Therefore I tell you, the kingdom of God will be taken away from you and given to a people producing its fruits.
Matthew 21:43 ESV
In Matthew 21:33-41, Jesus told a parable about a vineyard. A man planted the vineyard and rented it out to tenants. But when the time came to make the rent payment, the tenants instead mistreated and killed the ones sent to collect the rent. Finally, the owner sent his son, whom they also killed.
So, Jesus asked the religious leaders, “What should the vineyard’s owner do?” In response, they said the owner should kill the tenants and rent out the field to those who will give the owner the fruit from the vineyard.
And the verse quoted above is part of Jesus’ response to them. And it was clear then that the parable had been directed at them. The owner of the vineyard was God. The vineyard was Israel, the kingdom of God. And the tenants in the parable equated to the religious leaders specifically, but more generally, to unfaithful Israel.
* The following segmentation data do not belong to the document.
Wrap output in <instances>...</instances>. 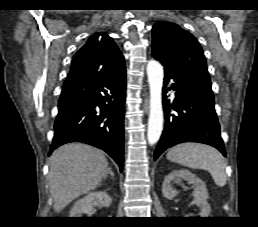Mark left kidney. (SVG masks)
<instances>
[{
    "mask_svg": "<svg viewBox=\"0 0 258 227\" xmlns=\"http://www.w3.org/2000/svg\"><path fill=\"white\" fill-rule=\"evenodd\" d=\"M182 179L188 181L190 184H193V204L197 205L200 208V217H209L211 207L207 202L208 191L205 182H203L200 178H198L195 174L188 170H173L171 173H169L165 177L163 182V195L168 199H172L176 193L173 188V184L180 182Z\"/></svg>",
    "mask_w": 258,
    "mask_h": 227,
    "instance_id": "1",
    "label": "left kidney"
}]
</instances>
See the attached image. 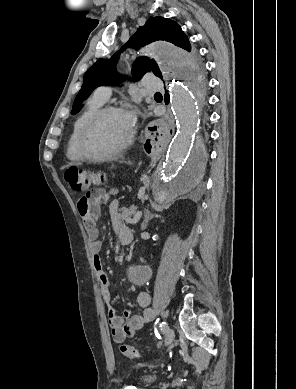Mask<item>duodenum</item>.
I'll use <instances>...</instances> for the list:
<instances>
[{"label": "duodenum", "mask_w": 296, "mask_h": 389, "mask_svg": "<svg viewBox=\"0 0 296 389\" xmlns=\"http://www.w3.org/2000/svg\"><path fill=\"white\" fill-rule=\"evenodd\" d=\"M122 243H123V244H128V243H130V240H129V239H123V240H122Z\"/></svg>", "instance_id": "obj_1"}]
</instances>
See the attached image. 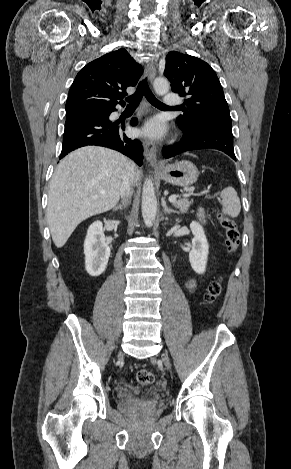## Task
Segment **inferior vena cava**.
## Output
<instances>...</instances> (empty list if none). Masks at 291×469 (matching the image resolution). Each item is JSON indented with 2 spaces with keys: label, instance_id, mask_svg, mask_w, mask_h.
<instances>
[{
  "label": "inferior vena cava",
  "instance_id": "602c4592",
  "mask_svg": "<svg viewBox=\"0 0 291 469\" xmlns=\"http://www.w3.org/2000/svg\"><path fill=\"white\" fill-rule=\"evenodd\" d=\"M135 164L133 162H129L127 166V172L123 178L121 187H120V195L123 199V202L129 201L132 192L133 186L135 184Z\"/></svg>",
  "mask_w": 291,
  "mask_h": 469
}]
</instances>
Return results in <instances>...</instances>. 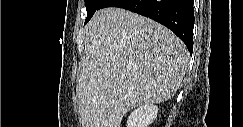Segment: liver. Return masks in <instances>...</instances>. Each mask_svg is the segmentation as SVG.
Listing matches in <instances>:
<instances>
[{
    "label": "liver",
    "mask_w": 243,
    "mask_h": 127,
    "mask_svg": "<svg viewBox=\"0 0 243 127\" xmlns=\"http://www.w3.org/2000/svg\"><path fill=\"white\" fill-rule=\"evenodd\" d=\"M84 45L77 88L84 127H120L136 105L171 99L189 62L185 44L168 28L121 8L97 11Z\"/></svg>",
    "instance_id": "liver-1"
}]
</instances>
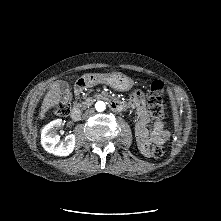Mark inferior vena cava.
Returning a JSON list of instances; mask_svg holds the SVG:
<instances>
[{
    "instance_id": "1",
    "label": "inferior vena cava",
    "mask_w": 221,
    "mask_h": 221,
    "mask_svg": "<svg viewBox=\"0 0 221 221\" xmlns=\"http://www.w3.org/2000/svg\"><path fill=\"white\" fill-rule=\"evenodd\" d=\"M94 114V109H87L86 111H85V113L83 114V117L84 118H88V117H90V116H92Z\"/></svg>"
}]
</instances>
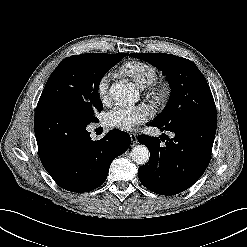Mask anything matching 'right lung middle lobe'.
<instances>
[{"mask_svg":"<svg viewBox=\"0 0 247 247\" xmlns=\"http://www.w3.org/2000/svg\"><path fill=\"white\" fill-rule=\"evenodd\" d=\"M119 60L92 54L67 57L49 77L37 107H51L84 123L96 122L102 110L98 96L101 79Z\"/></svg>","mask_w":247,"mask_h":247,"instance_id":"right-lung-middle-lobe-1","label":"right lung middle lobe"}]
</instances>
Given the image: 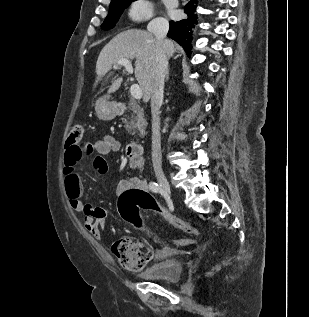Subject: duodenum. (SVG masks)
<instances>
[{"mask_svg": "<svg viewBox=\"0 0 309 317\" xmlns=\"http://www.w3.org/2000/svg\"><path fill=\"white\" fill-rule=\"evenodd\" d=\"M124 107L122 105L118 106V110L122 111ZM143 153V146L139 141H132L126 147V154L129 158H135L141 156Z\"/></svg>", "mask_w": 309, "mask_h": 317, "instance_id": "obj_1", "label": "duodenum"}]
</instances>
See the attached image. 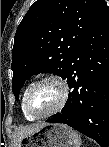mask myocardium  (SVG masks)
Listing matches in <instances>:
<instances>
[{"instance_id":"obj_1","label":"myocardium","mask_w":109,"mask_h":147,"mask_svg":"<svg viewBox=\"0 0 109 147\" xmlns=\"http://www.w3.org/2000/svg\"><path fill=\"white\" fill-rule=\"evenodd\" d=\"M47 82H52L60 88L61 97H60L59 102L52 109H50L49 111H47L45 113L38 114V113H35L34 111L31 110V108L29 106V99H30L31 94L33 93V91L37 87H39L40 85L47 83ZM68 97H69V87H68L66 80L59 75H48V76H45V77L41 78L40 80L36 81L34 84H32L30 86V88L28 89V91L26 92V95L24 97V109L28 115H30L34 118L49 117L51 115L58 113L59 111H61L64 108V106L66 105V103L68 101Z\"/></svg>"}]
</instances>
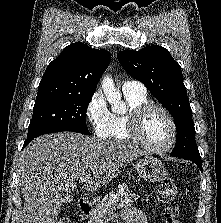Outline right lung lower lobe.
<instances>
[{"label": "right lung lower lobe", "mask_w": 221, "mask_h": 223, "mask_svg": "<svg viewBox=\"0 0 221 223\" xmlns=\"http://www.w3.org/2000/svg\"><path fill=\"white\" fill-rule=\"evenodd\" d=\"M31 141H32L31 139H26L25 142H24L23 148H24L25 146H27V144H28L29 142H31ZM23 148H22V149H23Z\"/></svg>", "instance_id": "98d812e1"}]
</instances>
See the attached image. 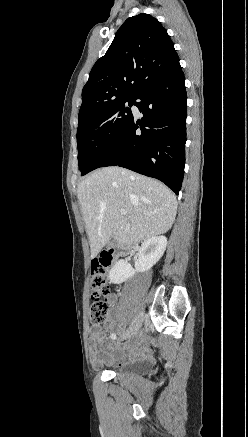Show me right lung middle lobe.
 Returning <instances> with one entry per match:
<instances>
[{"instance_id": "1", "label": "right lung middle lobe", "mask_w": 248, "mask_h": 437, "mask_svg": "<svg viewBox=\"0 0 248 437\" xmlns=\"http://www.w3.org/2000/svg\"><path fill=\"white\" fill-rule=\"evenodd\" d=\"M127 103L129 107L125 106ZM134 103L135 97L123 99L94 113L78 125V161L82 175L91 171L97 158L112 145L132 120L130 107Z\"/></svg>"}]
</instances>
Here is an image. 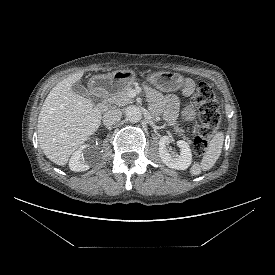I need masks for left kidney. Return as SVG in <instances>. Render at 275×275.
Segmentation results:
<instances>
[{
  "instance_id": "1",
  "label": "left kidney",
  "mask_w": 275,
  "mask_h": 275,
  "mask_svg": "<svg viewBox=\"0 0 275 275\" xmlns=\"http://www.w3.org/2000/svg\"><path fill=\"white\" fill-rule=\"evenodd\" d=\"M171 142L169 136H162L159 140V156L163 163L169 168L175 170H186L192 161V153L189 144L184 140L177 141L180 148V154L172 152L168 149Z\"/></svg>"
}]
</instances>
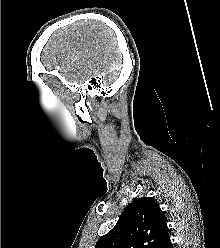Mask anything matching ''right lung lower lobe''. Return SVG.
<instances>
[{"mask_svg":"<svg viewBox=\"0 0 220 248\" xmlns=\"http://www.w3.org/2000/svg\"><path fill=\"white\" fill-rule=\"evenodd\" d=\"M159 248H172L169 236L165 239V241L161 244Z\"/></svg>","mask_w":220,"mask_h":248,"instance_id":"obj_1","label":"right lung lower lobe"}]
</instances>
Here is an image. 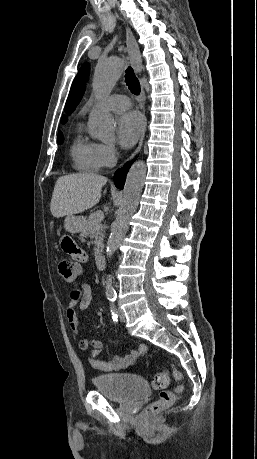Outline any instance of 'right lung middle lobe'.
Listing matches in <instances>:
<instances>
[{"mask_svg": "<svg viewBox=\"0 0 257 459\" xmlns=\"http://www.w3.org/2000/svg\"><path fill=\"white\" fill-rule=\"evenodd\" d=\"M63 139H64V137H63L62 132L58 133L57 141H58L59 144H61L63 142Z\"/></svg>", "mask_w": 257, "mask_h": 459, "instance_id": "obj_1", "label": "right lung middle lobe"}]
</instances>
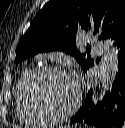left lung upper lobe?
Segmentation results:
<instances>
[{
    "label": "left lung upper lobe",
    "instance_id": "left-lung-upper-lobe-1",
    "mask_svg": "<svg viewBox=\"0 0 125 128\" xmlns=\"http://www.w3.org/2000/svg\"><path fill=\"white\" fill-rule=\"evenodd\" d=\"M125 25V0H50L36 14L16 49L19 63L40 52L63 51L75 57L84 71L94 61L76 48L81 31L112 38Z\"/></svg>",
    "mask_w": 125,
    "mask_h": 128
}]
</instances>
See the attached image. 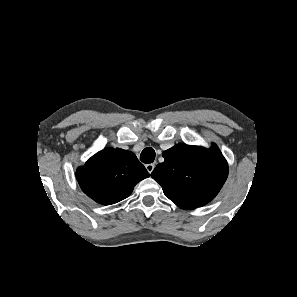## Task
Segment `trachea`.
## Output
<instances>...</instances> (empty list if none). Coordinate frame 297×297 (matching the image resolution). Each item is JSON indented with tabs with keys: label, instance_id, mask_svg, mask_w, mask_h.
Listing matches in <instances>:
<instances>
[{
	"label": "trachea",
	"instance_id": "obj_1",
	"mask_svg": "<svg viewBox=\"0 0 297 297\" xmlns=\"http://www.w3.org/2000/svg\"><path fill=\"white\" fill-rule=\"evenodd\" d=\"M155 159V150L151 147H146L140 155V160L143 163L150 164Z\"/></svg>",
	"mask_w": 297,
	"mask_h": 297
}]
</instances>
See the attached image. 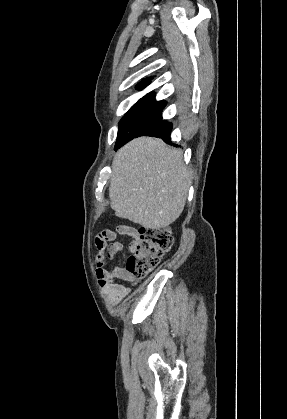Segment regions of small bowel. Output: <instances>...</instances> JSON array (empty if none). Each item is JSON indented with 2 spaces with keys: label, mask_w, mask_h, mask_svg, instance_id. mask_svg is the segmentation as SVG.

They had rejected and killed the prophets that God had sent to them, and they were rejecting God’s Son and would end up killing him. So, what would God’s response be to those who rejected his Son?
A New Kingdom People
The vineyard was not torn down and replaced. Instead, it was taken away from those who had previously claimed it. And it was given to those who would be fruitful kingdom participants—who would give the owner what was rightfully his—a people producing the fruit of the kingdom.
Who are these people to whom the kingdom was given? They are Jews and Gentiles alike—all those who give their allegiance to Jesus and honor him as Lord.
But you are a chosen race, a royal priesthood, a holy nation, a people for his own possession, that you may proclaim the excellencies of him who called you out of darkness into his marvelous light. Once you were not a people, but now you are God’s people; once you had not received mercy, but now you have received mercy.